S15-5

A Novel Holistic Approach to the Taphonomic Analyses of Tropical Cave Fossils

Holly Ellen Smith1, Julien Louys1, Jahdi Zaim2, Yan Rizal2, Aswan2, Mika Rizki Puspaningrum2, Agus Trihiscaryo2

1Australian Research Centre for Human Evolution, Griffith University

2Geology Study Program, Institut Teknologi Bandung, Indonesia

Critically, conventional direct dating of fossils can form a timeline of hominin and associated faunal arrival, migration, settlement and extinction patterns. However, fossiliferous deposits in caves are not static; they are disturbed by complex depositional processes over long periods, particularly in tropical climates, and this can strongly affect stratigraphic integrity.

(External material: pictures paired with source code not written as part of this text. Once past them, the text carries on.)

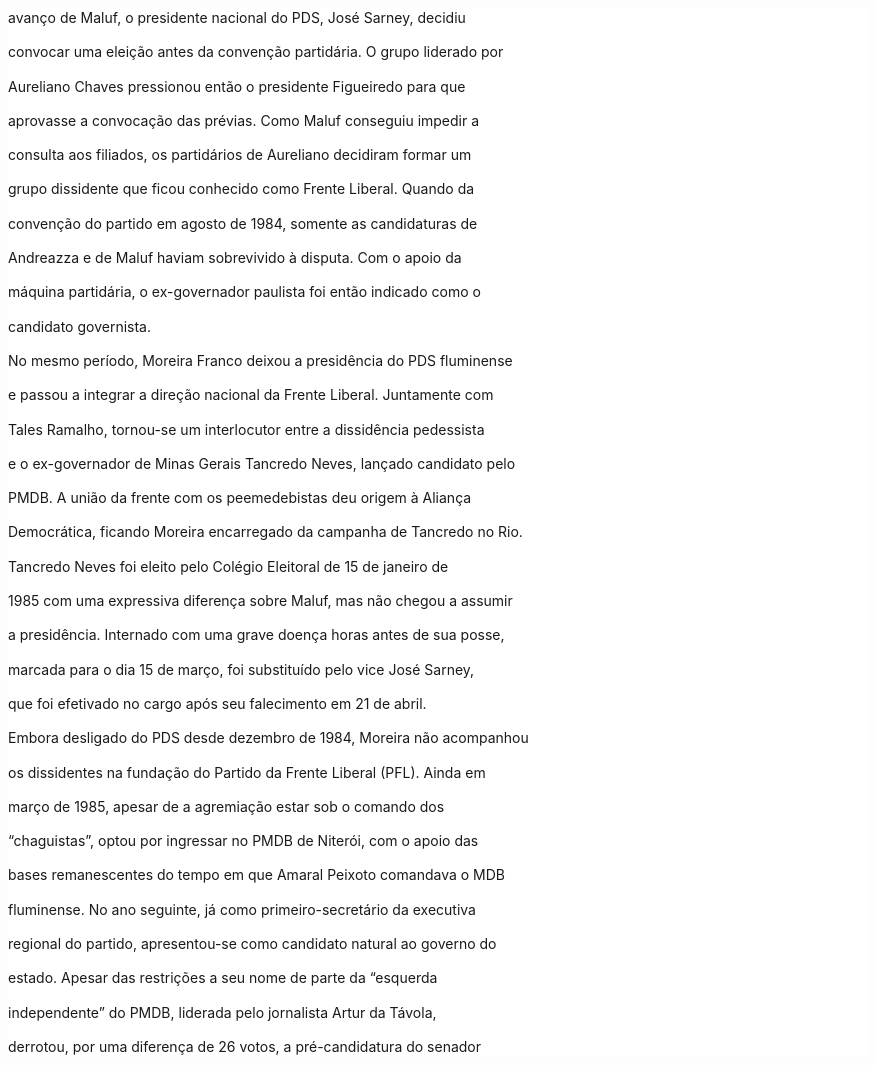 avanço de Maluf, o presidente nacional do PDS, José Sarney, decidiu

convocar uma eleição antes da convenção partidária. O grupo liderado por

Aureliano Chaves pressionou então o presidente Figueiredo para que

aprovasse a convocação das prévias. Como Maluf conseguiu impedir a

consulta aos filiados, os partidários de Aureliano decidiram formar um

grupo dissidente que ficou conhecido como Frente Liberal. Quando da

convenção do partido em agosto de 1984, somente as candidaturas de

Andreazza e de Maluf haviam sobrevivido à disputa. Com o apoio da

máquina partidária, o ex-governador paulista foi então indicado como o

candidato governista.



No mesmo período, Moreira Franco deixou a presidência do PDS fluminense

e passou a integrar a direção nacional da Frente Liberal. Juntamente com

Tales Ramalho, tornou-se um interlocutor entre a dissidência pedessista

e o ex-governador de Minas Gerais Tancredo Neves, lançado candidato pelo

PMDB. A união da frente com os peemedebistas deu origem à Aliança

Democrática, ficando Moreira encarregado da campanha de Tancredo no Rio.



Tancredo Neves foi eleito pelo Colégio Eleitoral de 15 de janeiro de

1985 com uma expressiva diferença sobre Maluf, mas não chegou a assumir

a presidência. Internado com uma grave doença horas antes de sua posse,

marcada para o dia 15 de março, foi substituído pelo vice José Sarney,

que foi efetivado no cargo após seu falecimento em 21 de abril.



Embora desligado do PDS desde dezembro de 1984, Moreira não acompanhou

os dissidentes na fundação do Partido da Frente Liberal (PFL). Ainda em

março de 1985, apesar de a agremiação estar sob o comando dos

“chaguistas”, optou por ingressar no PMDB de Niterói, com o apoio das

bases remanescentes do tempo em que Amaral Peixoto comandava o MDB

fluminense. No ano seguinte, já como primeiro-secretário da executiva

regional do partido, apresentou-se como candidato natural ao governo do

estado. Apesar das restrições a seu nome de parte da “esquerda

independente” do PMDB, liderada pelo jornalista Artur da Távola,

derrotou, por uma diferença de 26 votos, a pré-candidatura do senador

These complex processes have made it difficult to ascertain the provenance of vertebrate remains in tropical cave environments and the taphonomic factors that influence them. Natural mixing processes in tropical caves could lead to several different ecosystems separated by tens of thousands of years appearing to have co-existed, which may have serious implications for our understanding of environmental change and biodiversity responses in the tropics, and thus reshape the narrative of our ancestor's colonisation and migration patterns. My research aim is to use a holistic approach to resolve mechanisms of site formation, depositional history, and faunal accumulation in tropical caves, vitally conserving the original integrity of excavated fossiliferous deposits to analyse taphonomic histories that would otherwise have been destroyed using conventional analyses and excavation methods. My research presents a unique taphonomic effort in the tropics to integrate multi-scale and multi-dimensional techniques to contextualise palaeontological material, namely neutron tomographic analysis and micromorphology. My contextual approach interprets the various formation processes rather than constructing sedimentation rates through direct dating methods, and thus underlines the biases inherent in the conventional techniques. This study generates a more complex and complete model of taphonomy and site formation history in tropical caves which has the potential to inform on the accuracy of previously calculated ages and the true contemporaneity of faunal remains contained within.